Method To The Madness: George Miller Spills On All Things Mad Max: Fury Road


“We have a mantra: just because it’s a wasteland, doesn’t mean people stop creating beautiful things.”

Variety caught up with world-renowned director George Miller about the epic production behind this summer’s blockbuster Mad Max: Fury Road, as part of their award season ‘Contenders Conversations’ interviews.

Miller has never been shy to talk about the challenges involved in filming what was essentially “a good 130 days” of an extended chase scene, with such a dedication to real-life stunt work.

“Everything was real: real vehicles, real people, in the real desert, smashing into each other,” said Miller, and that work certainly isn’t easy “when you’re out there getting the dust in your eyes, and every other place!” Especially out in the harsh Namibian desert, where they had to move the shoot after seasonal problems in Australia.

The film itself had more of a rocky road than a Fury Road to production – it “was greenlit three times and fell over twice” – it lived, it died, it lived again!
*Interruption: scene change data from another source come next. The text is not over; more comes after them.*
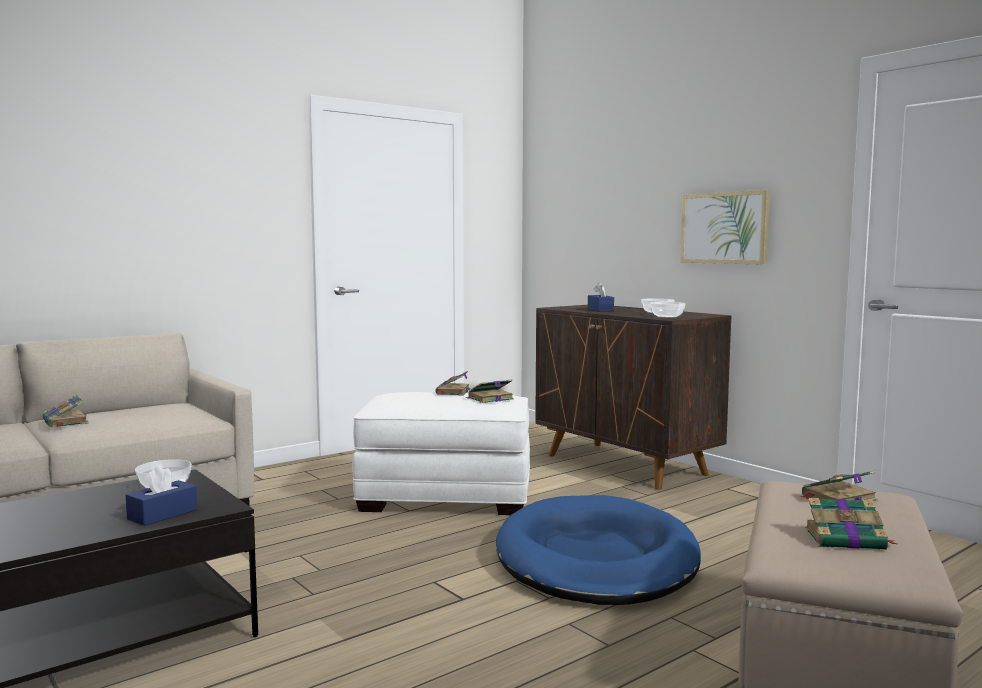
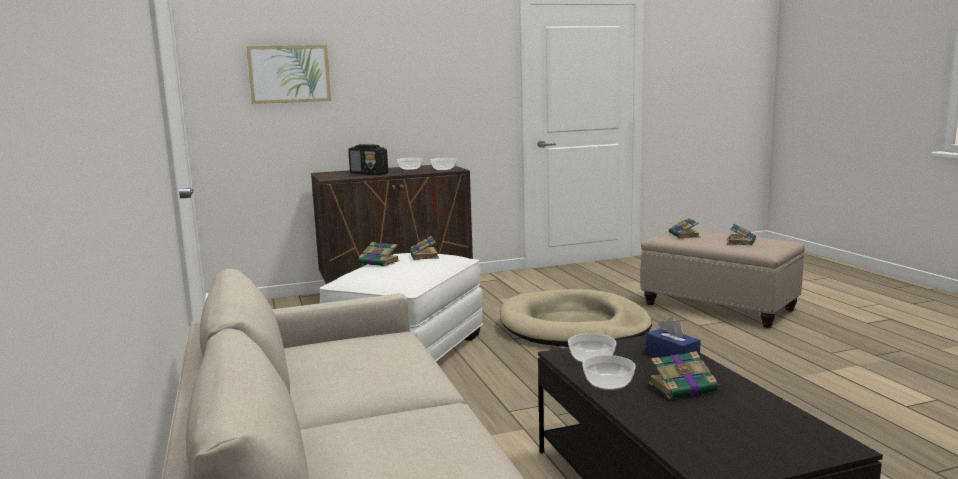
camera: 70 degrees left, 5 degrees up
(66, 422) = (355, 392): book -> book (684, 387)
(89, 495) = (608, 384): none -> bowl
(596, 559) = (574, 326): blue dog bed -> beige dog bed
(600, 310) = (369, 173): blue tissue box -> radio
(724, 228) = (432, 101): picture -> picture (289, 74)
Luckily for us, though, that time “gave us a chance to dig down deep into the backstory,” which means there’s plenty of material ready to go for the sequel.

“The biggest thing was that the technology was getting more agile as we went,” explained Miller, which helped to realize “the aesthetic of the film,” – something that evolved as the process went on.

A massive part of the film was that “everything was found objects [were] re-purposed,” – from the clothes to the vehicles to the religion!

“As kind of crazy as some of the things were, they had to have a consistent logic – there was method in the madness, you could say!”

As for the star of the film, Charlize Theron, Miller said, “She was the only person who I ever thought about in the role.” Sadly, she’s not lined up to appear in the sequel(s), when they finally happen.

On that note Miller said: “All I can say is the intention is to make other films.”

“Stories insist on being made,” Miller said – and aren’t we glad for it!